I understand the argument for flooding by one user/IP/etc. packing a shard full, but seems like a high price to pay by randomly assigning and losing guaranteed order by user.

We were having a discussion similar to Uber/Lyft and taxi rides by user, and if events got out of sync, it would def. muddy up the waters on who rode in what cab to where and which driver.

I saw @alex had a thought of allowing a configurable partition key using Kinesis Tee - have you thought about or can you provide reasoning behind not having that option in stream enrich and sink?

Ref:


https://github.com/snowplow/kinesis-tee/issues/2


Help using value in enriched data as a key in kafka message
#2

Hi @13scoobie - making the partition key fully user-configurable in Stream Enrich sounds like a good idea - I’ve updated this ticket to factor in your suggestion:

https://github.com/snowplow/snowplow/issues/1924

Obviously caveat utilitor around hot spotting issues if you pick a bad partition key.

With the Scala Stream Collector - I’m not sure if there’s much value in making the partition key user configurable - there aren’t many options in the Thrift collector payload. Let me know if you disagree.

I was wondering if you guys ever thought about using one of the ID’s instead, to guarantee event order by user.

This doesn’t strictly guarantee event order - it just guarantees the order of events by when they arrived at the collector. The derived_tstamp is what really tells you the event order for a given user. You’d need some stateful stream processing with a time window to re-sort the events by derived_tstamp if sequence is super-important…


#3

Love this conversation! Sharing a common event ordering on the stream to ensure that we can run multiple systems and achieve the same result is a different problem from re-sorting by timestamp. In this case we want all activity from a specific user to end up in a single kinesis shard so that we can avoid conflict and manage the user’s activity synchronously when necessary. If the partition key for events is randomized, we will introduce race conditions and increase the complexity of the code.

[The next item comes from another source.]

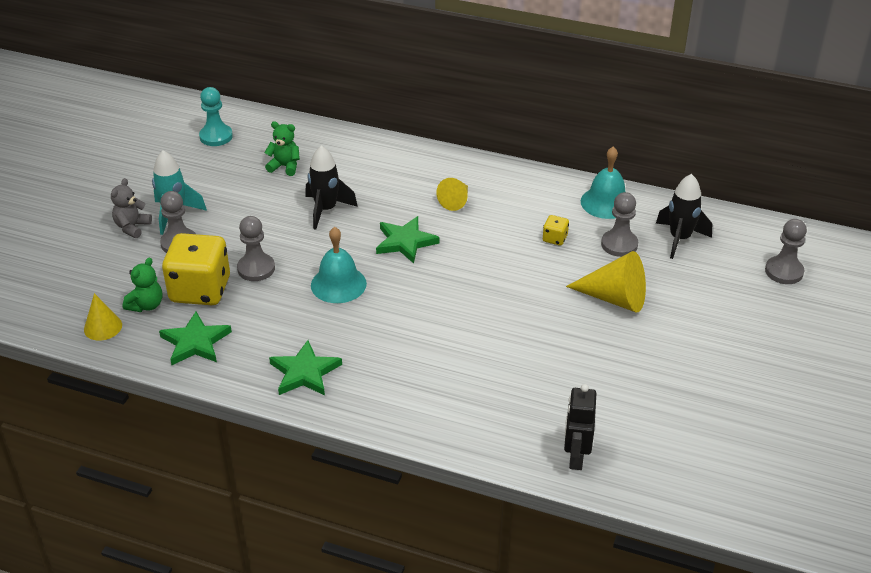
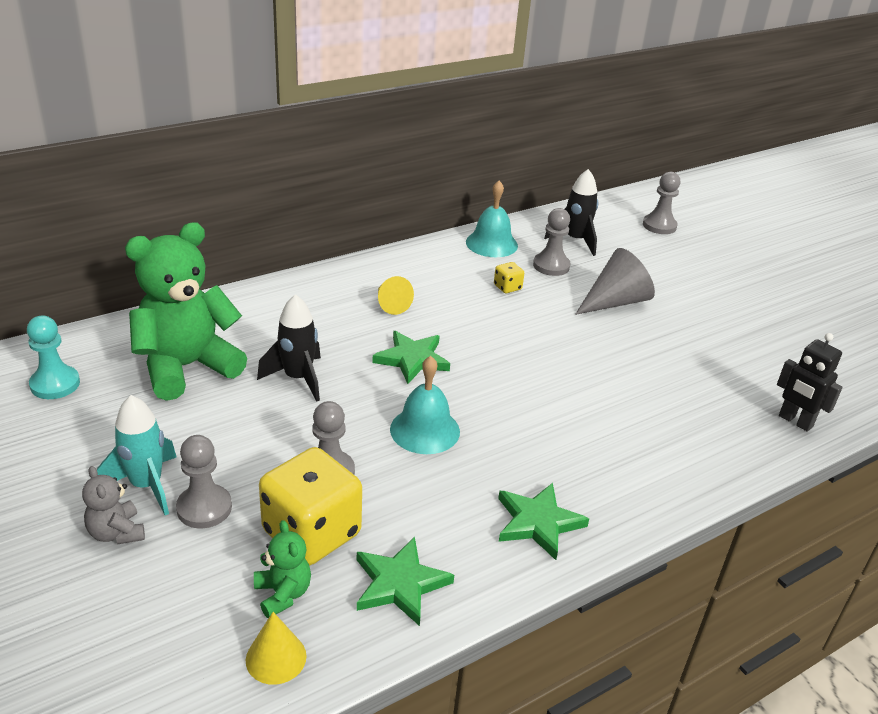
camera: 55 degrees left, 5 degrees down
green teddy bear [264,121,300,176] -> green teddy bear [125,222,247,401], size x2.27
yellow cone [566,251,646,312] -> grey cone [575,248,655,315]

If order can be guaranteed within a chosen partition key (like userID) then we can apply consistent business logic across applications to ensure that old timestamped events are processed identically and reach eventual consistency in our distributed systems.

Thanks!


#4

Thanks for clarifying that Rob, makes total sense…


#5

…and yes we hear you on the potential for hot shards, DDoS, and misbehaving users causing issues.


#6

I’m not sure order can be really guaranteed, as kinesis offers the “eventual consistency of at least once”. Meaning: the enricher can potentially process the message twice at different time and screw up the order no matter what. If you really need to make sure the order of events per user is correct, you would need something like apache flink behind the enricher, that has deduping and reordering capabilities at stream level.